Born Sept. 10, 1901, in China's Hunan province, Feng Shan Ho grew up fatherless and in poverty. He was educated by the Norwegian Lutheran Mission in China and attended the College of Yale-in-China, a private, nonprofit organization begun by Yale graduates and now called the Yale-China Association. Ho also earned a doctorate from the University of Munich.

He joined the Chinese Nationalist government's foreign service in 1935 and was first assigned to the embassy in Ankara, Turkey. Fluent in English and German, he was assigned to the consulate in Vienna two years later. And when Nazi Germany annexed Austria in 1938, he was appointed the Chinese consul general there.

One of the only two stories Ho told his daughter about his time in Vienna was his memory of Adolf Hitler's triumphant march into the city where 170,000 of the 185,000 Austrian Jews lived.

"He said Hitler showed up and the people welcomed him fanatically," recalled Manli Ho. "My father was appalled."

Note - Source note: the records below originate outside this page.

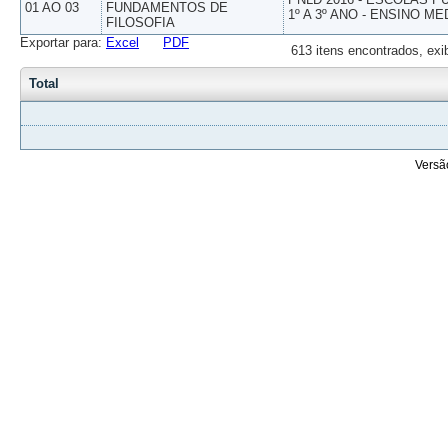
01 AO 03
FUNDAMENTOS DE
1º A 3º ANO - ENSINO ME
FILOSOFIA
Exportar para:
Excel
PDF
613 itens encontrados, exi
Total
Versã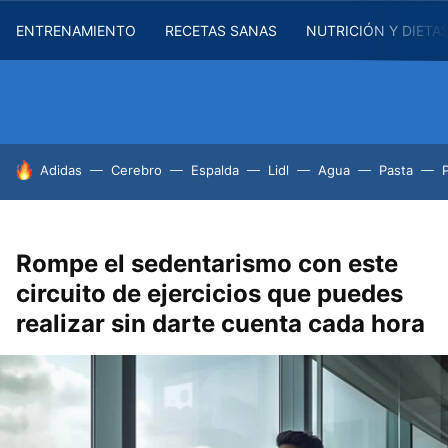
ENTRENAMIENTO
RECETAS SANAS
NUTRICIÓN Y DIETA
HOY SE HABLA DE
Adidas
Cerebro
Espalda
Lidl
Agua
Pasta
Rompe el sedentarismo con este
circuito de ejercicios que puedes
realizar sin darte cuenta cada hora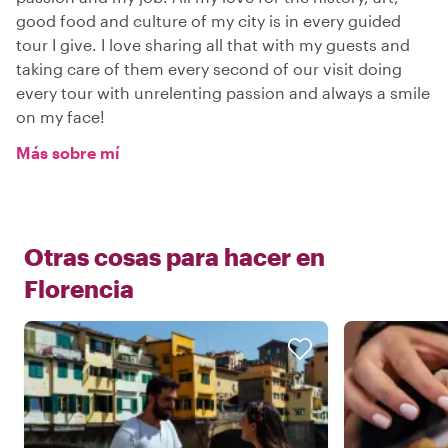
good food and culture of my city is in every guided
tour I give. I love sharing all that with my guests and
taking care of them every second of our visit doing
every tour with unrelenting passion and always a smile
on my face!
Más sobre mí
Otras cosas para hacer en
Florencia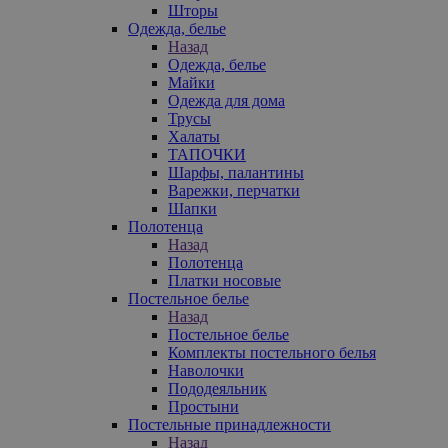
Шторы
Одежда, белье
Назад
Одежда, белье
Майки
Одежда для дома
Трусы
Халаты
ТАПОЧКИ
Шарфы, палантины
Варежки, перчатки
Шапки
Полотенца
Назад
Полотенца
Платки носовые
Постельное белье
Назад
Постельное белье
Комплекты постельного белья
Наволочки
Пододеяльник
Простыни
Постельные принадлежности
Назад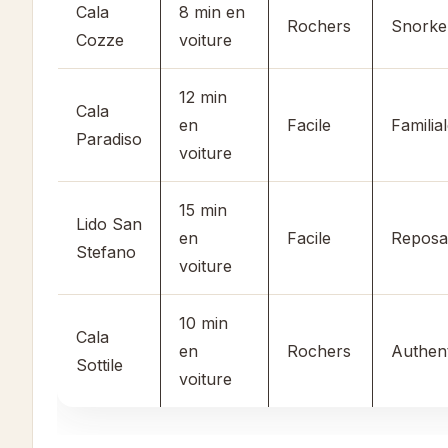
Cala
8 min en
Rochers
Snorke
Cozze
voiture
12 min
Cala
en
Facile
Familia
Paradiso
voiture
15 min
Lido San
en
Facile
Reposa
Stefano
voiture
10 min
Cala
en
Rochers
Authen
Sottile
voiture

The other story was about how he gave some Jewish friends visas so they could leave Austria.

Ho later served as an ambassador to Egypt, Mexico, Bolivia and Columbia before retiring from the foreign service and settling in San Francisco in 1973. When her father died Sept. 28, 1997, at the age of 96, Manli Ho included this single sentence about what he'd done in Austria in his obituary: "Saved Jews during World War II." Eric Saul, an independent curator from San Francisco who was putting together an exhibit of diplomats who helped Jews escape persecution, spotted that reference and contacted the daughter.

Since then, Manli Ho has researched the history of her father's time in Vienna, searching the archives of the U.S. Holocaust Memorial Museum in Washington, D.C., and learning the extent of what her father did.

She learned that her father had a "liberal" visa policy and gave them to any and all who requested one. She found a report stating that during the two years her father headed the consulate in Vienna, he wrote an average of 450 visas a month.

"When this started unfolding, more and more I have a thousand questions that I want to ask him," she said.

Feng Shan Ho grew up in a China that had been invaded by eight countries, Manli Ho said.

"He came from a generation of Chinese who had felt humiliated and bullied and pushed around by imperialist powers," she said. "He always told me, 'Do not allow yourself to be bullied. You have to be proud to be Chinese.' When he saw the Jews being persecuted, it must have been an immediate reaction that he had to do something."

On July 7, 2000, Israel posthumously awarded Feng Shan Ho the title of "Righteous Among the Nations" for his humanitarian courage. According to the exhibit, he is one of 27 diplomats officially recognized by Israel for rescuing Jews during the Holocaust.

The exhibit at the Wing Luke is paired with one recreating the Japanese internment camp at Washington state's Puyallup Fairgrounds, "Camp Harmony."

"It's a way to see how continued prejudice can build up and lead to concentration camps," said museum spokeswoman Van Diep. "In Europe it was death camps, here it was internment camps. We really wanted to promote (the Ho exhibit) as someone standing up against the backlash of an ethnic group."